> Document section
• • • • • • •
Hint: if you need to write the same expression more than once, you
probably need a helper for it. Meaning that you will only have to fix
it once.

> unsigned long ret = 0;
>
> if (!irq)
> return 0;
>
> - /* The upper word is RAZ for us. */
> - if (!(addr & 4))
> + if (aff3_valid || !(addr & 4))
> ret = extract_bytes(READ_ONCE(irq->mpidr), addr & 7, len);
>
> vgic_put_irq(vcpu->kvm, irq);
> @@ -213,11 +213,12 @@ static void vgic_mmio_write_irouter(struct kvm_vcpu *vcpu,
> unsigned long val)
> {
> int intid = VGIC_ADDR_TO_INTID(addr, 64);
> + bool aff3_valid = !vcpu_el1_is_32bit(vcpu) && kvm_vgic_has_a3v();
> struct vgic_irq *irq;
> unsigned long flags;
>
> - /* The upper word is WI for us since we don't implement Aff3. */
> - if (addr & 4)
> + /* The upper word is WI if Aff3 is not valid. */
> + if (!aff3_valid && addr & 4)
> return;
>
> irq = vgic_get_irq(vcpu->kvm, NULL, intid);
> @@ -227,8 +228,7 @@ static void vgic_mmio_write_irouter(struct kvm_vcpu *vcpu,
>
> raw_spin_lock_irqsave(&irq->irq_lock, flags);
>
> - /* We only care about and preserve Aff0, Aff1 and Aff2. */
> - irq->mpidr = val & GENMASK(23, 0);
> + irq->mpidr = val & MPIDR_HWID_BITMASK;
> irq->target_vcpu = kvm_mpidr_to_vcpu(vcpu->kvm, irq->mpidr);
>
> raw_spin_unlock_irqrestore(&irq->irq_lock, flags);
> @@ -323,7 +323,11 @@ static unsigned long vgic_mmio_read_v3r_typer(struct kvm_vcpu *vcpu,
> int target_vcpu_id = vcpu->vcpu_id;
> u64 value;
>
> - value = (u64)(mpidr & GENMASK(23, 0)) << 32;
> + value = MPIDR_AFFINITY_LEVEL(mpidr, 3) << 56 |
> + MPIDR_AFFINITY_LEVEL(mpidr, 2) << 48 |
> + MPIDR_AFFINITY_LEVEL(mpidr, 1) << 40 |
> + MPIDR_AFFINITY_LEVEL(mpidr, 0) << 32;

Maybe it is time to describe these shifts in an include file, and use
FIELD_PREP() to construct the whole thing. It will be a lot more
readable.

> +
> value |= ((target_vcpu_id & 0xffff) << 8);
>
> if (vgic_has_its(vcpu->kvm))
• • • • • • •
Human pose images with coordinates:
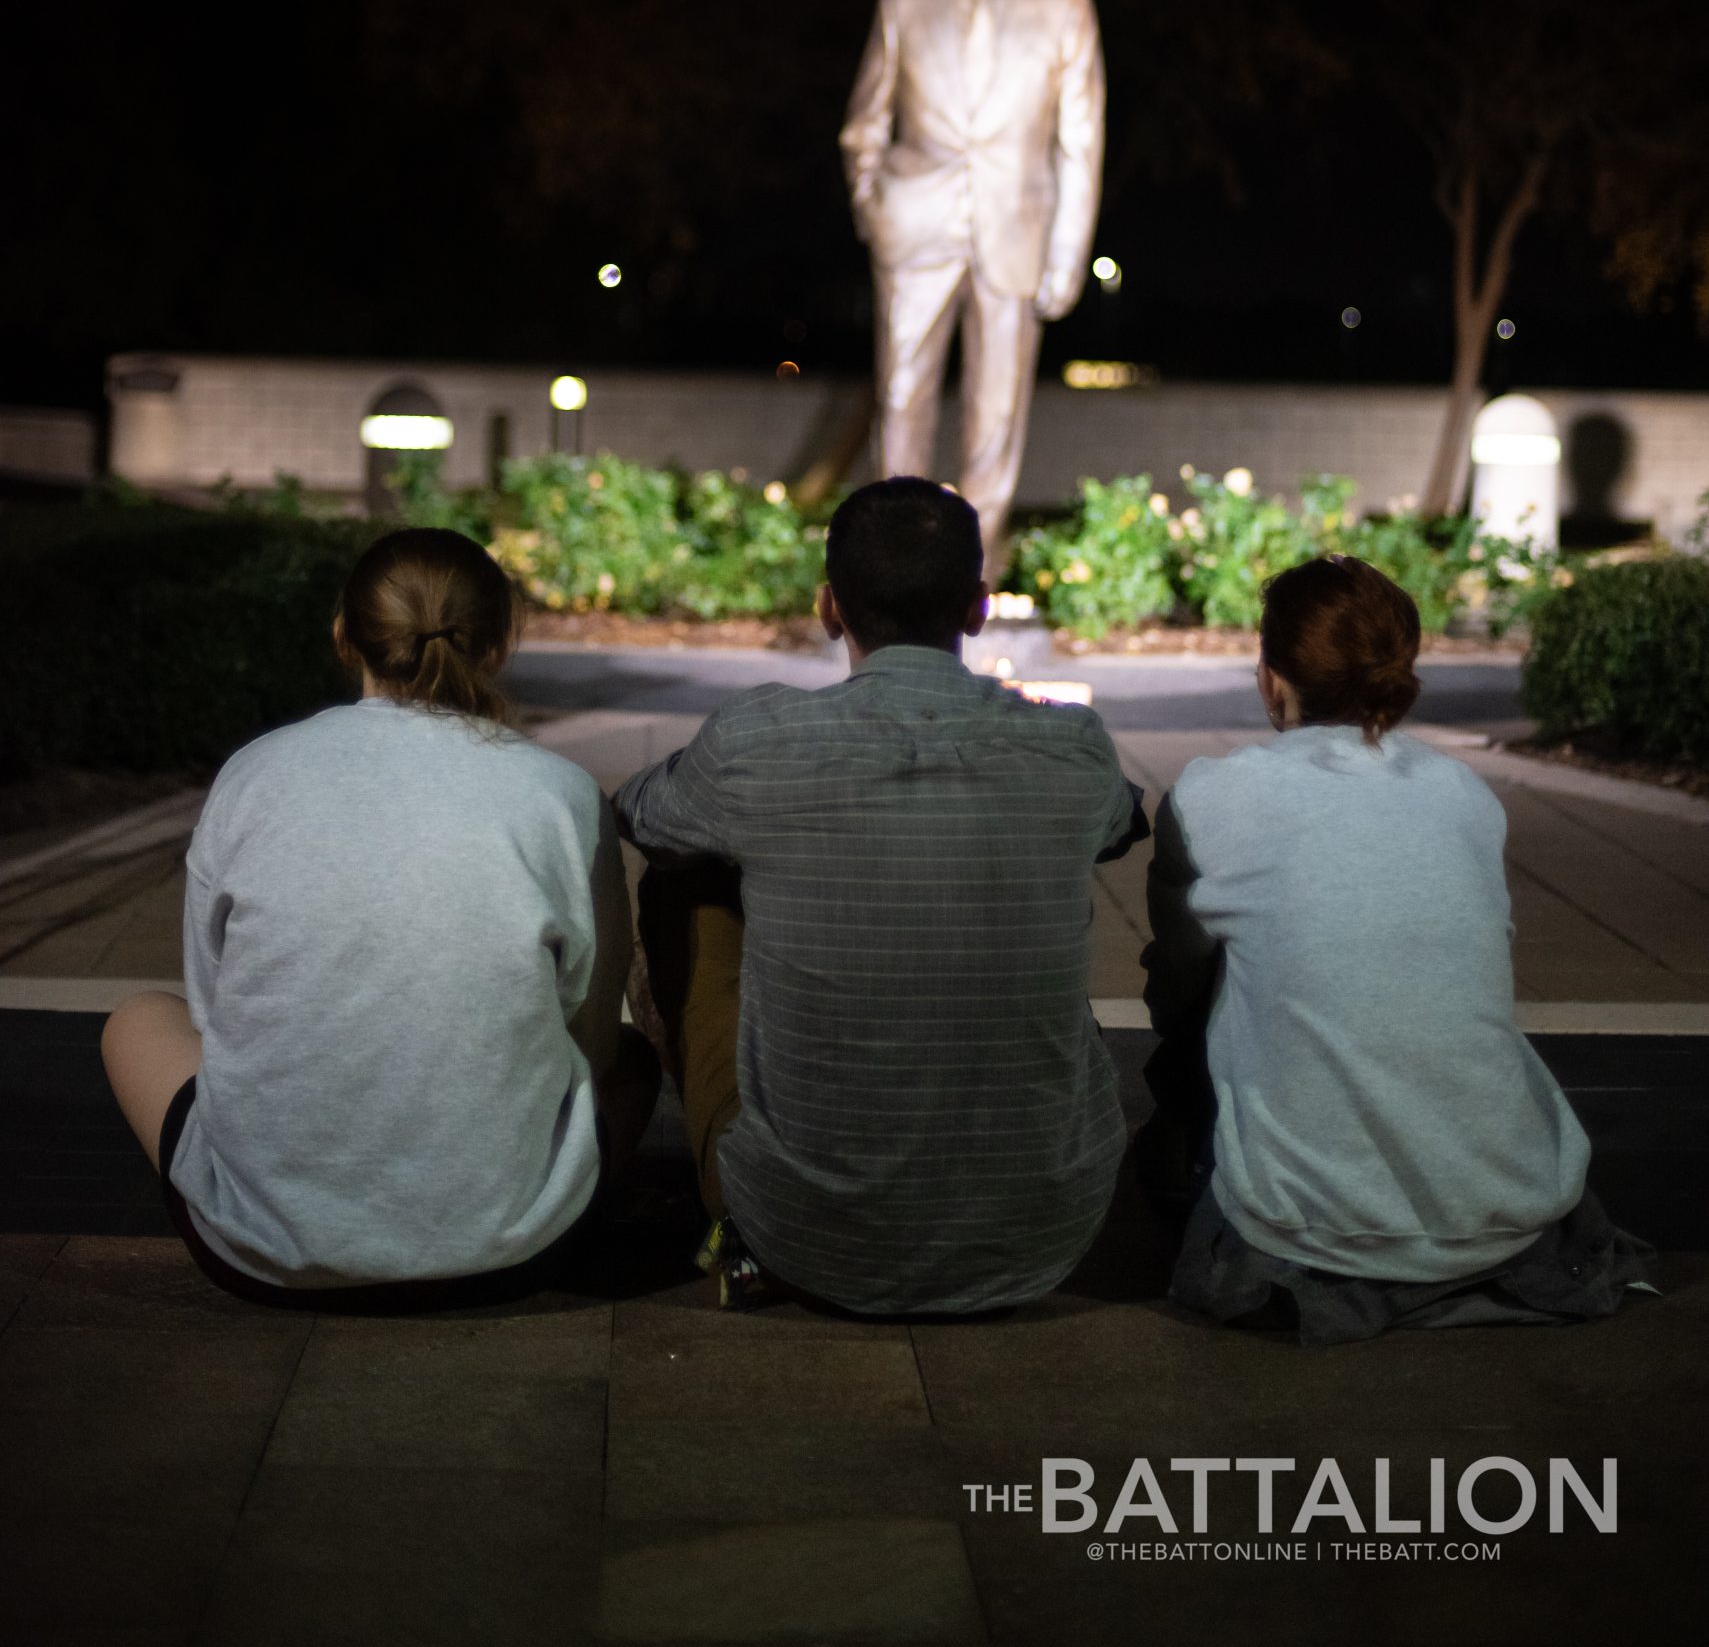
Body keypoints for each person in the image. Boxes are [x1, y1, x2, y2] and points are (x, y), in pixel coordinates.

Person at [614, 476, 1145, 1315]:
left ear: (831, 608)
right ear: (977, 609)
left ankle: (753, 1179)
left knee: (688, 883)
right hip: (1046, 1229)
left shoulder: (759, 741)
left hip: (804, 1232)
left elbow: (642, 814)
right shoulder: (1070, 748)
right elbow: (1121, 825)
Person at [101, 527, 658, 1306]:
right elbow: (590, 1036)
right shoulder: (559, 792)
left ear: (342, 636)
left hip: (260, 1248)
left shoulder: (253, 772)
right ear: (496, 649)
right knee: (632, 1058)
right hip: (513, 1245)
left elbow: (214, 1005)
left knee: (137, 1018)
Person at [1139, 553, 1650, 1343]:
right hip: (1512, 1205)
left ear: (1269, 675)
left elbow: (1176, 990)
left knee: (1190, 1066)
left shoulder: (1211, 796)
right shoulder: (1463, 796)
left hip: (1302, 1228)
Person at [839, 0, 1105, 578]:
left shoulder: (1065, 9)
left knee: (995, 416)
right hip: (913, 228)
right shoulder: (903, 3)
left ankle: (969, 578)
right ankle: (890, 573)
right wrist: (873, 204)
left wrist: (1065, 257)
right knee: (900, 398)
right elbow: (864, 123)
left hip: (1013, 234)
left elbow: (1079, 147)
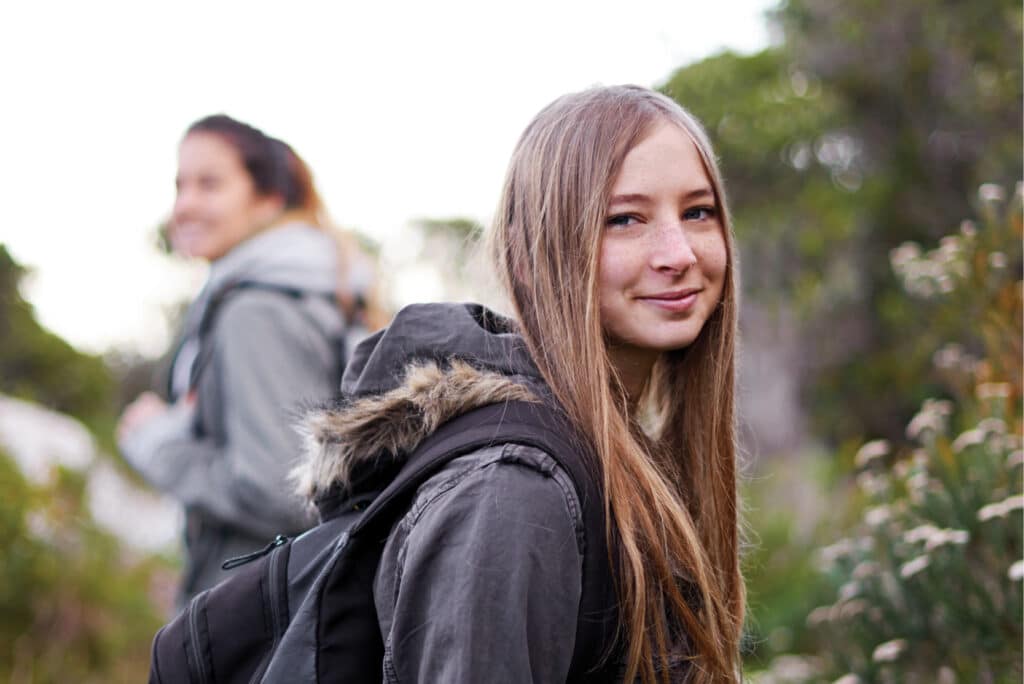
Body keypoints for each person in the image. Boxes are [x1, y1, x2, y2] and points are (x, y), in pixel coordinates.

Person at [292, 85, 744, 682]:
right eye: (625, 219)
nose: (678, 252)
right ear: (531, 256)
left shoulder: (614, 452)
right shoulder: (512, 492)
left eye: (697, 212)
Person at [117, 114, 380, 606]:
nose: (185, 205)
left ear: (269, 200)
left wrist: (155, 443)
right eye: (180, 185)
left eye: (209, 185)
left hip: (256, 613)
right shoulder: (312, 290)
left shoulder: (256, 311)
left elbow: (281, 489)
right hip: (290, 602)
• • • • • • •
> Activity list
1. Answer these questions from the patch review:
(a) In vgic_mmio_write_irouter, what expression does the added line assign to aff3_valid?
(b) In the line that sets irq->mpidr, which mask replaces GENMASK(23, 0)?
(c) Which macro does the reviewer suggest using to construct the whole value?
2. Reproduce the patch review word for word from "Hint: if you" to "(!(addr & 4))".

> Answers to the problems
1.
(a) !vcpu_el1_is_32bit(vcpu) && kvm_vgic_has_a3v()
(b) MPIDR_HWID_BITMASK
(c) FIELD_PREP()

2.
Hint: if you need to write the same expression more than once, you
probably need a helper for it. Meaning that you will only have to fix
it once.

> unsigned long ret = 0;
>
> if (!irq)
> return 0;
>
> - /* The upper word is RAZ for us. */
> - if (!(addr & 4))